The same could be said about the high-value classic car market where it’s difficult to see if record prices paid at some Australian auctions were actually paid and who the buyers and sellers were.
In the cash-converting business we call this process of making the source of illegal money as difficult to detect as possible by progressively adding legitimacy to it, layering.
Take Teodoro Nguema Obiang Mangue, 54, Vice President of Equatorial Guinea, son of the President of Equatorial Guinea, late of two houses in South Africa, former owner of a now confiscated $50m compound in Malibu, California, a $150m 460m2 home on Square de l’Avenue Foch (seized by Les Flics), rap music entrepreneur and bon vivant, fond of Lamborghinis and long trips to Hollywood and Rio de Janeiro and petrol head. Not bad for someone earning $100k a year.
You might remember we wrote about Teo a few years back when Bonhams sold some of his cars for about $25m. But at least he kept his $400k crystal Michael Jackson glove, Batmobile and a private jet.
And he wasn’t shy about his lifestyle. As the Daily Mail reported, Teo regularly posted pictures of himself “skiing, abseiling, scuba diving, walking with lions, partying with semi-naked women, sipping champagne, enjoying helicopter rides, eating in five-star restaurants and driving supercars, top-of-the-range motorbikes, speed boats and submersibles around a series of palatial estates”. And the problem is?
Then last year our own Feds “restrained” properties, dozens of vehicles, cash and gold bullion, suspected of being the proceeds of crime following an investigation into some entrepreneurs importing what people on the street might call coke, blow, flake, candy, nose candy, coca puffs, “C”, Charlie, toot, gold dust, vitamin C, snow, girl, glass, white lady, okey doke, into Sydney.
Criminal Assets Confiscation and Restraining Commander Steve Fry told prying journalists that: “Profits from criminal activities also form a vicious circle as cash and other assets are used to fund the next drug import or pay for the next grow house, or help criminals evade law enforcement.” Steve’s untouchables restrained 47 vehicles in the raid including 31 classic cars, the highlight of which was a classic Holden ute.
Talking of high-value cars, on Wednesday RM Sotheby’s sold a 2022 Bugatti Chiron Profilée for $15m, claiming a record price for a new car.
Some potential Bugatti customers had said they would buy a Bugatti in a car that was slightly “less radical” than the $5m Chiron Pur Sport.
Bugatti started to work on what would become the Profilée but the Chiron models sold out faster than they thought and they were left with this one Chiron Profilée.
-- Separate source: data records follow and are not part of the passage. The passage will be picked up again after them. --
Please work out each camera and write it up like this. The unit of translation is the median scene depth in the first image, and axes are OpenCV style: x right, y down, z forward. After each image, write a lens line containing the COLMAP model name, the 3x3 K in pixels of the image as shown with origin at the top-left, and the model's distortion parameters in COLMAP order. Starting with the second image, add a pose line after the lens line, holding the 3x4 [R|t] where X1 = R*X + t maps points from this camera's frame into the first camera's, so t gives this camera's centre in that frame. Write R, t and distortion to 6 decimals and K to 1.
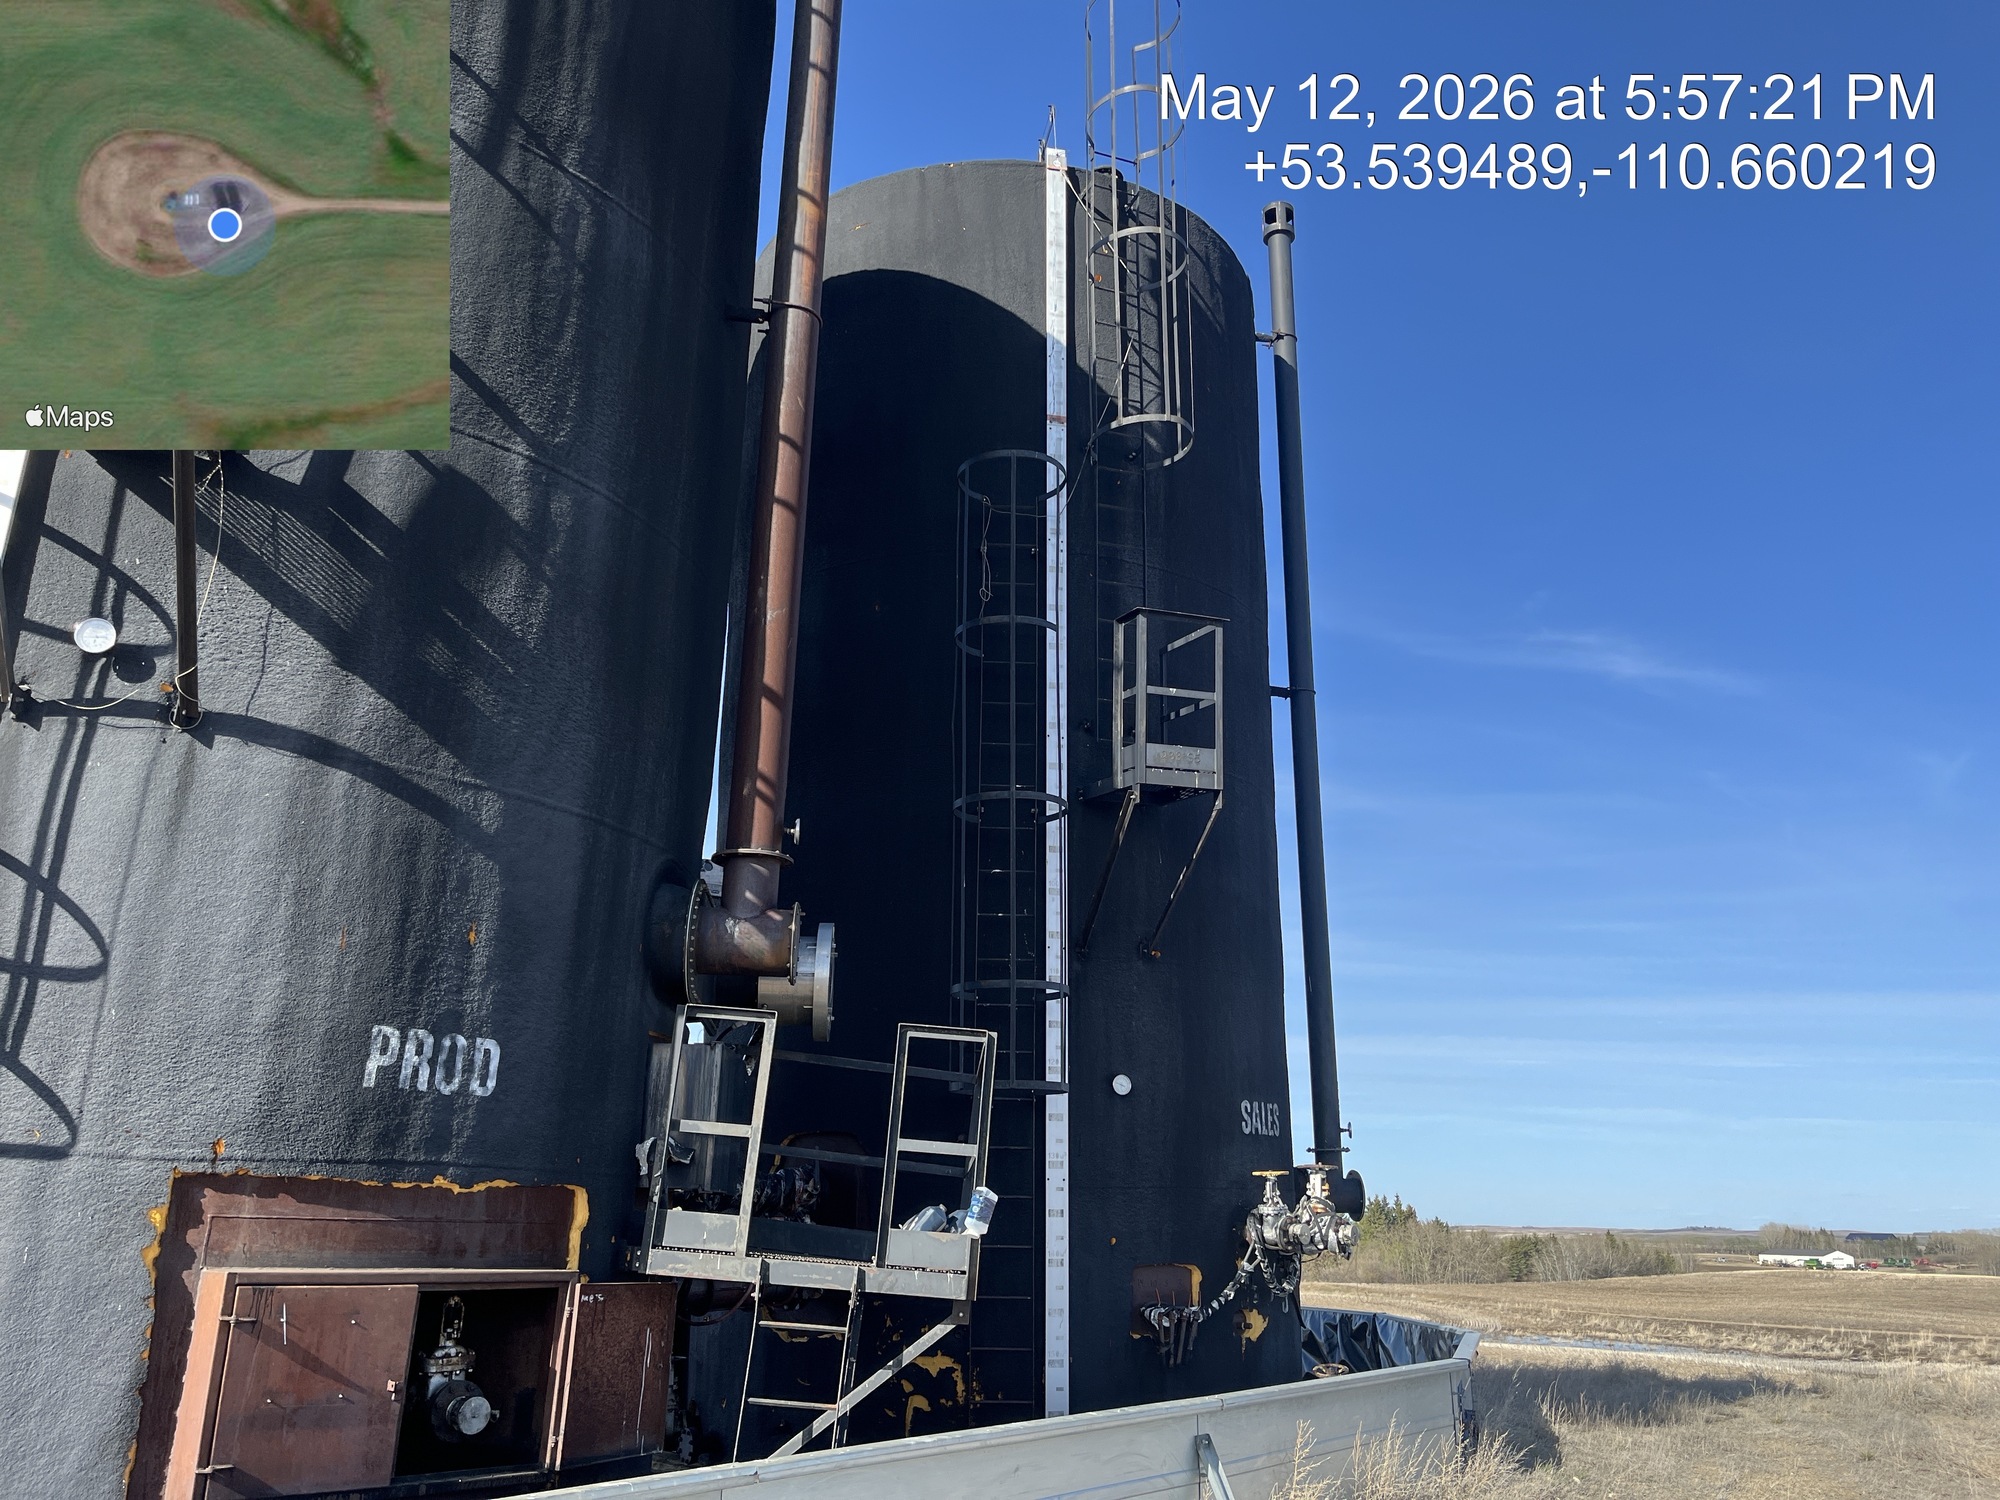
lens RADIAL K [[1506.5, 0, 1009.1], [0, 1506.5, 751.5], [0, 0, 1]] dist [0.069581, -0.105076]
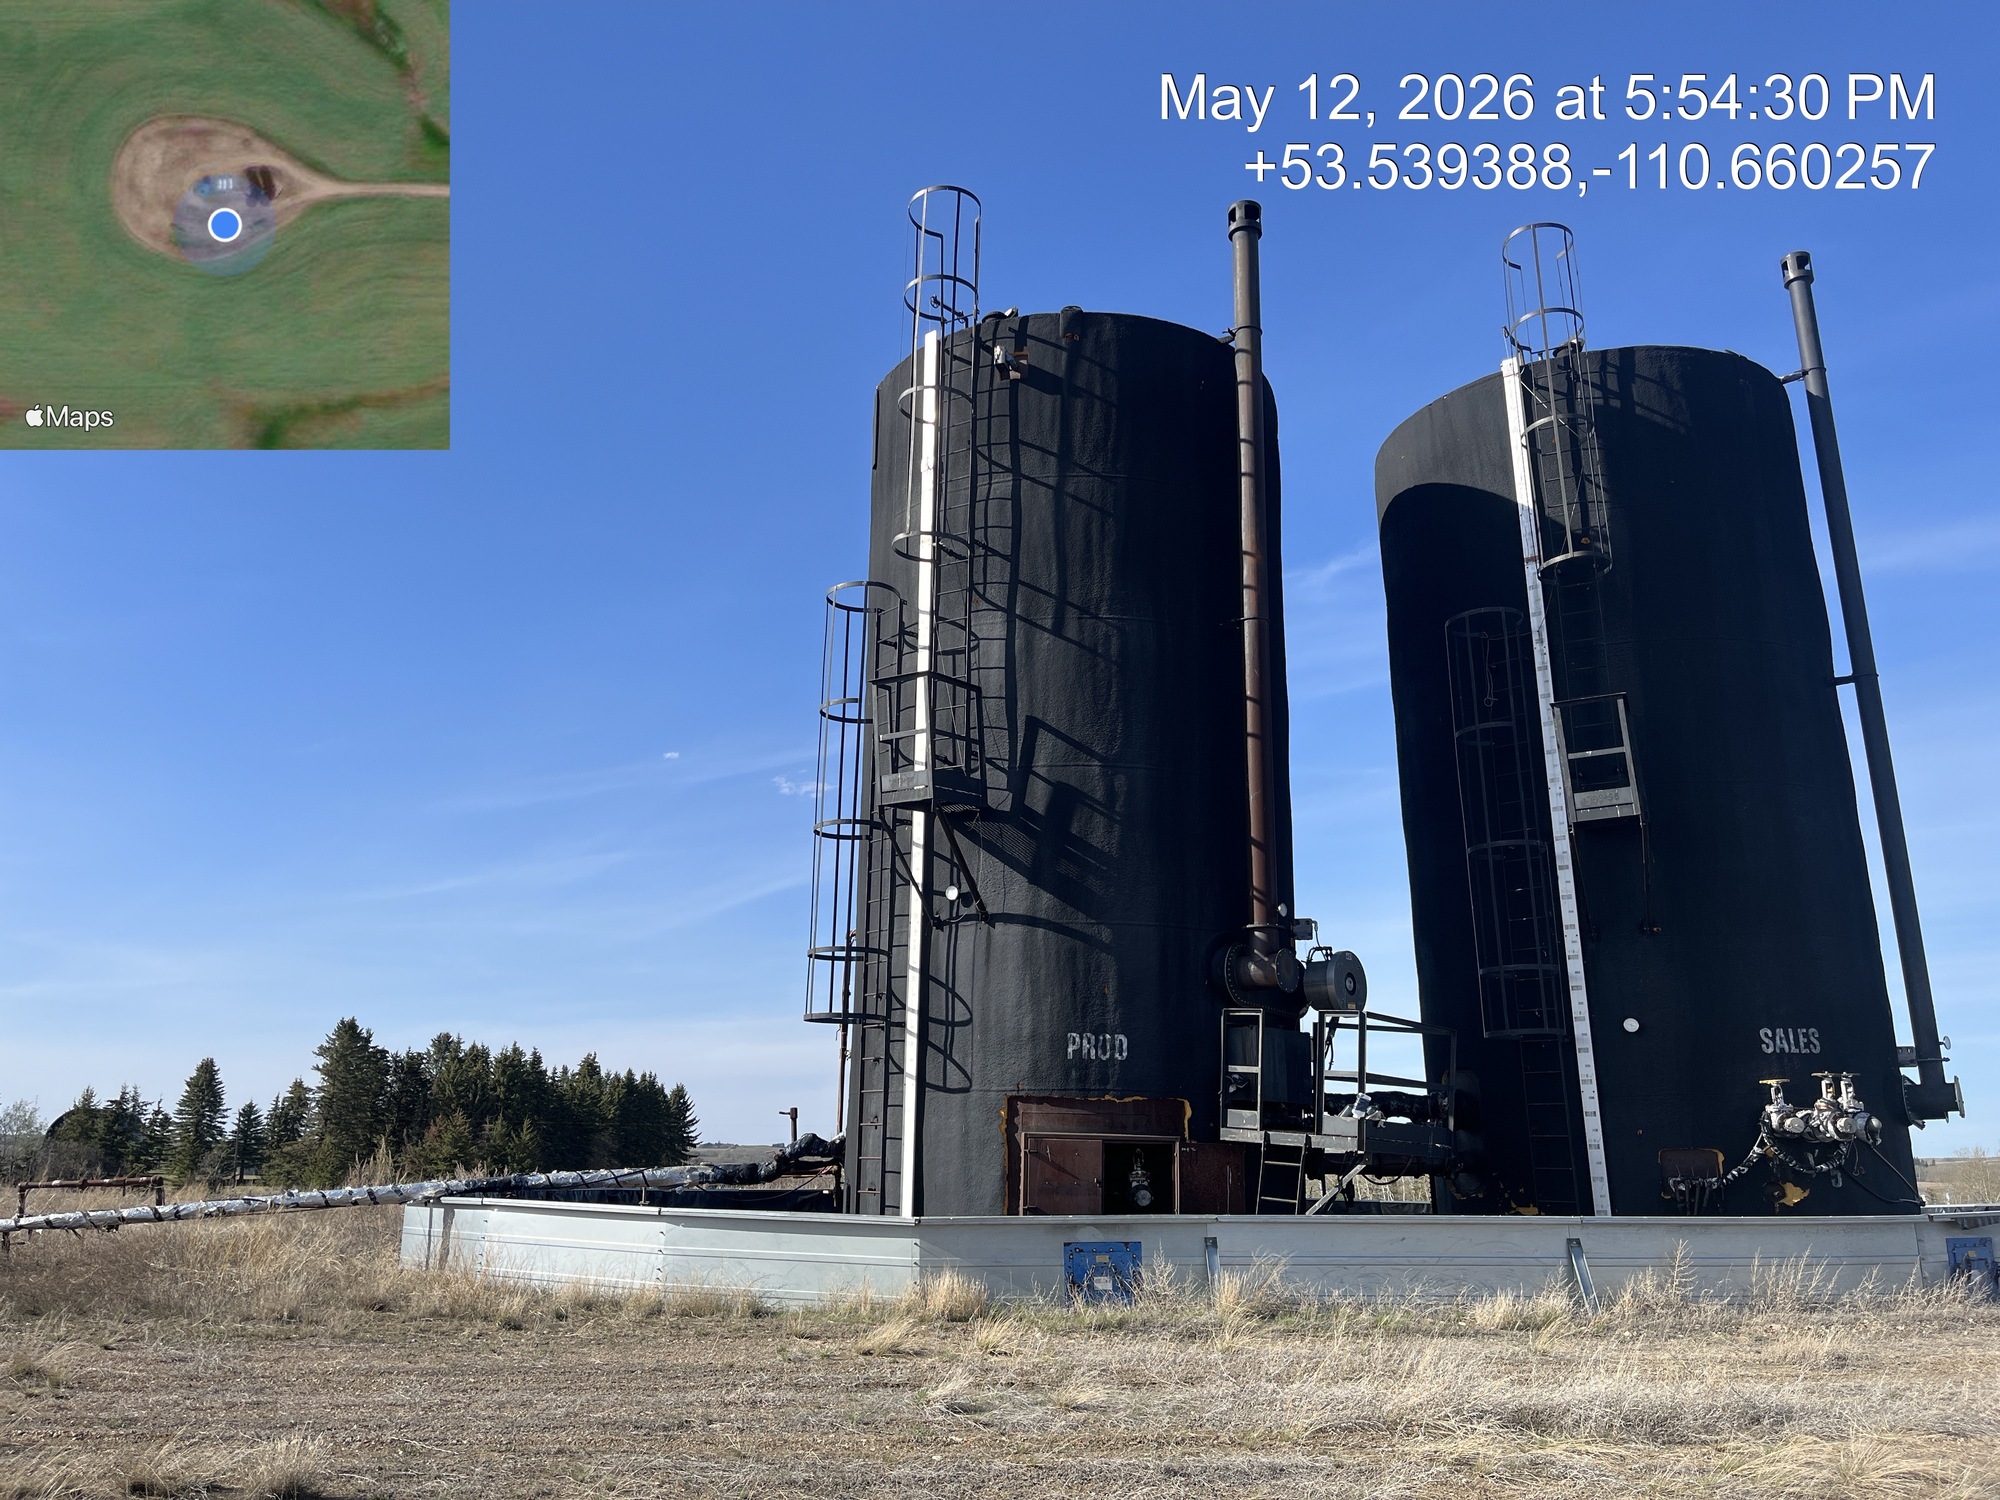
lens RADIAL K [[1485.7, 0, 1008.8], [0, 1485.7, 704.5], [0, 0, 1]] dist [0.075182, -0.098207]
pose [[0.692201, -0.215750, -0.688702, 1.041354], [0.217069, 0.972323, -0.086428, -0.118481], [0.688287, -0.089670, 0.719875, -0.598106]]
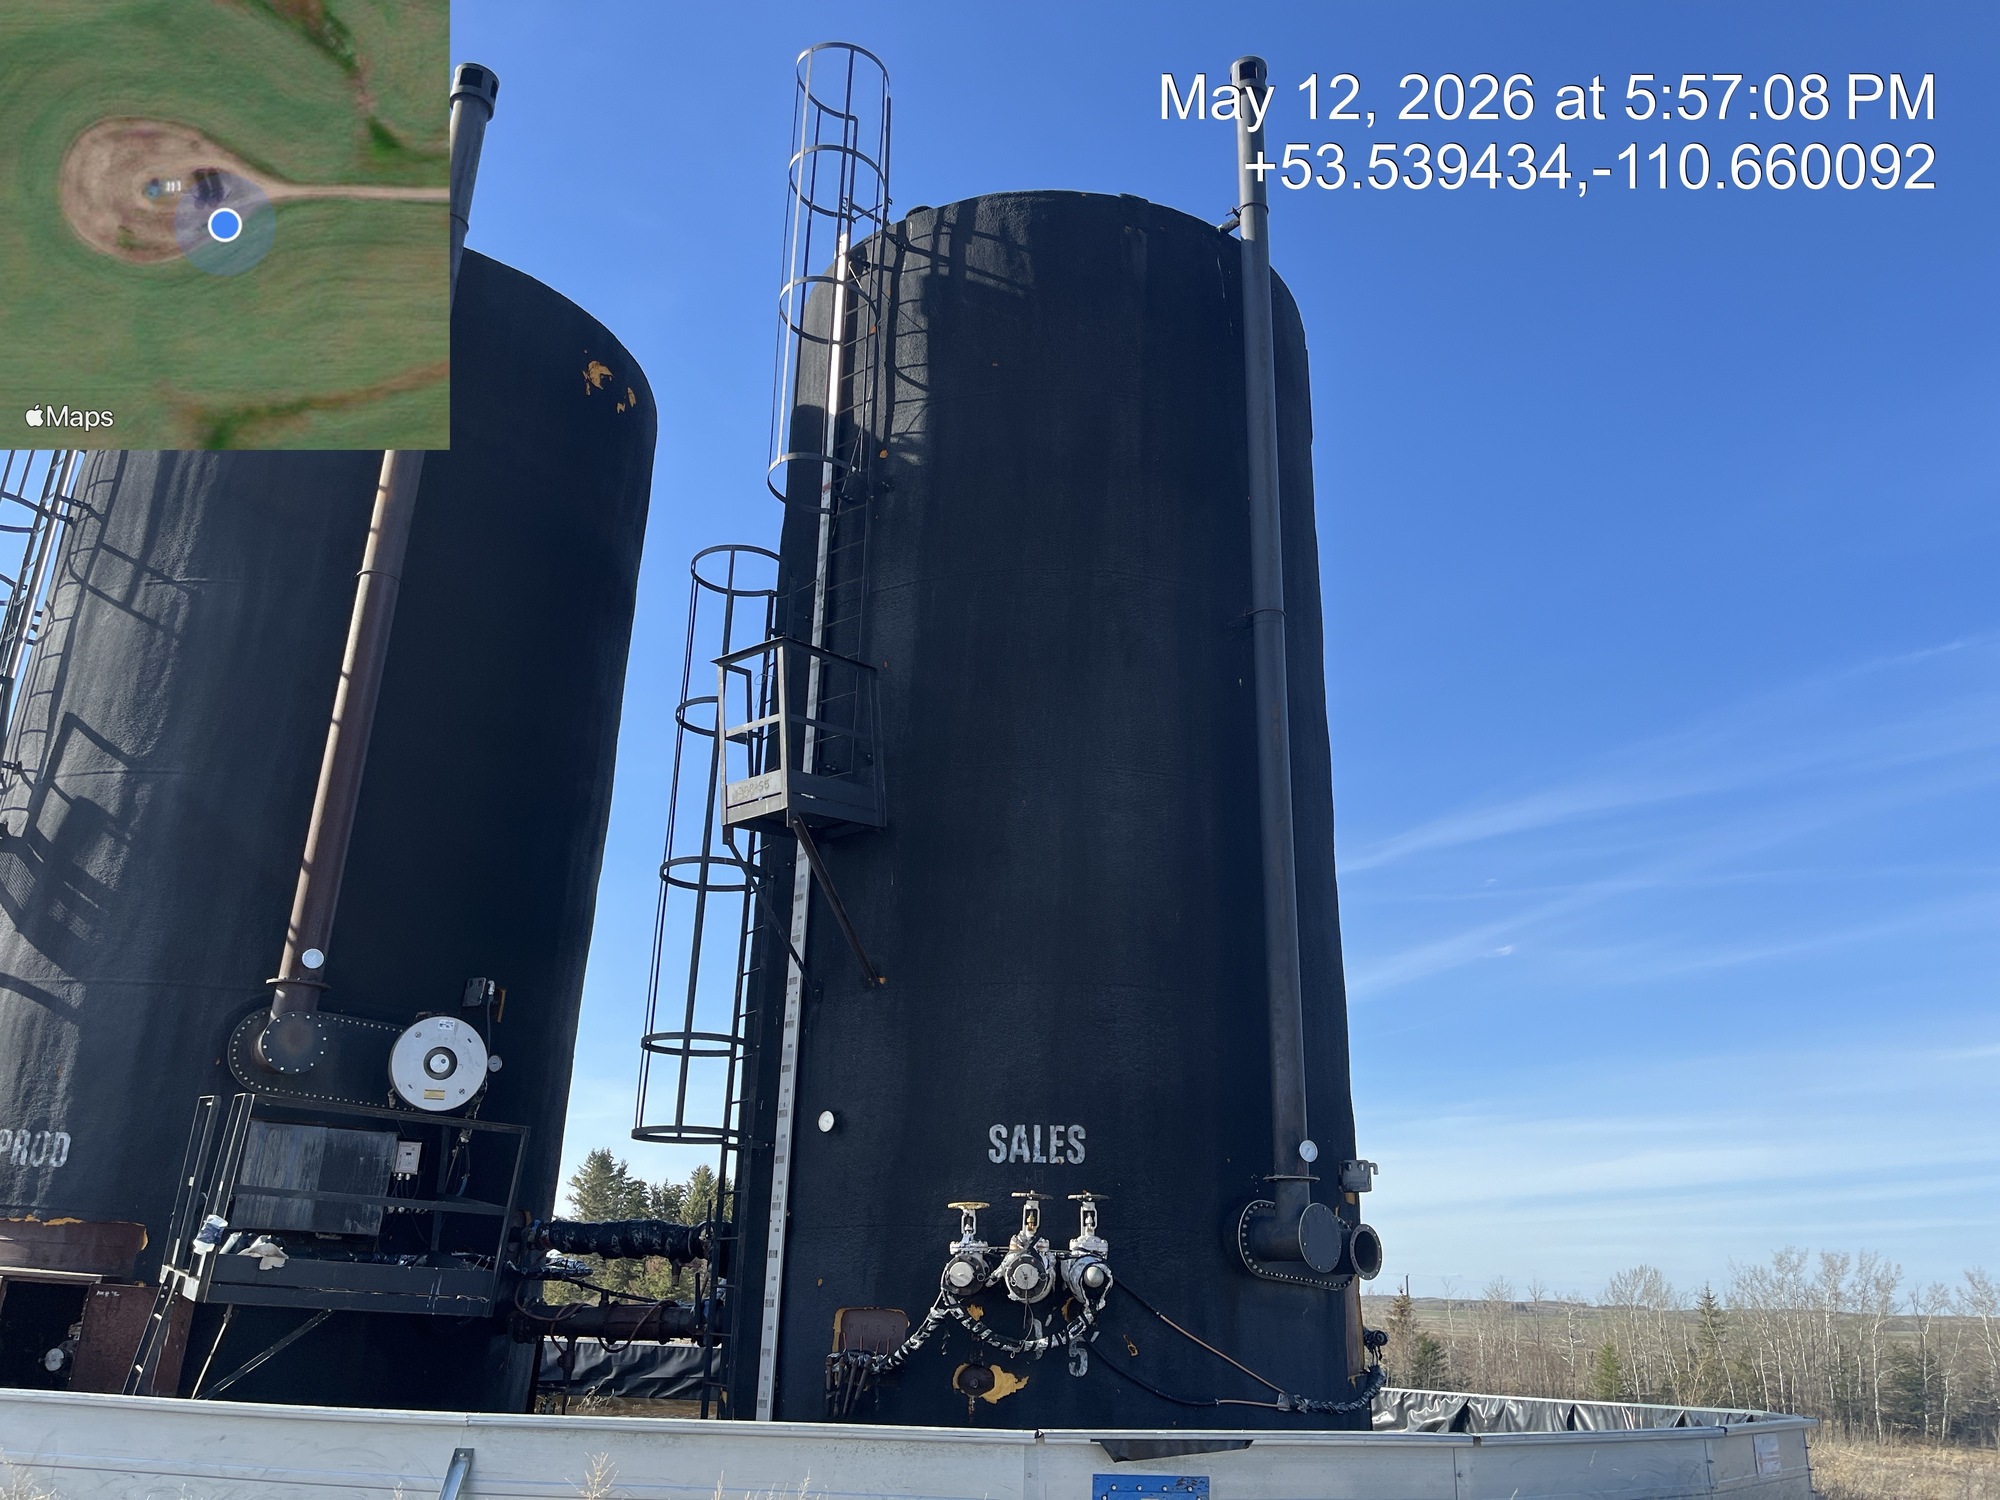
lens RADIAL K [[1508.4, 0, 999.6], [0, 1508.4, 709.9], [0, 0, 1]] dist [0.026297, -0.069363]
pose [[0.546051, -0.300095, -0.782158, 1.431499], [0.230322, 0.951438, -0.204248, 0.280677], [0.805469, -0.068618, 0.588652, 0.775890]]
It is absolutely unique. Only one exists, and there will never be another.
It will be the very last brand-new Bugatti with a W-16 engine. This Profilee is the fastest accelerating of all Chiron models, capable of reaching 100km/h in 2.3 seconds, 200 km/h in 5.5 seconds and 300 km/h in a near incomprehensible 12.4 seconds.
With only 396km of test mileage, full factory four-year warranty, free Bugatti pens, Bugatti universal travel adaptor and a long-sleeved Bugatti polo shirt (normally $500), this was well bought at the same price that Max the Axe paid for his Dassault Falcon-900EX private jet.
Our campaign to attract younger viewers has been somewhat successful, mainly through and I hope you’ve noticed, our use of hip language like cheugy, situationship (which you and I would know as a Claytons, the relationship you’re having when you’re not having a relationship), zaddy (a man, like Mick and me, who are of a certain age oozing sex appeal, experience, and swag) and of course whip as in “Damn! … that’s a pretty whip you got there, bro, is it a Bugatti Chiron Profilée?”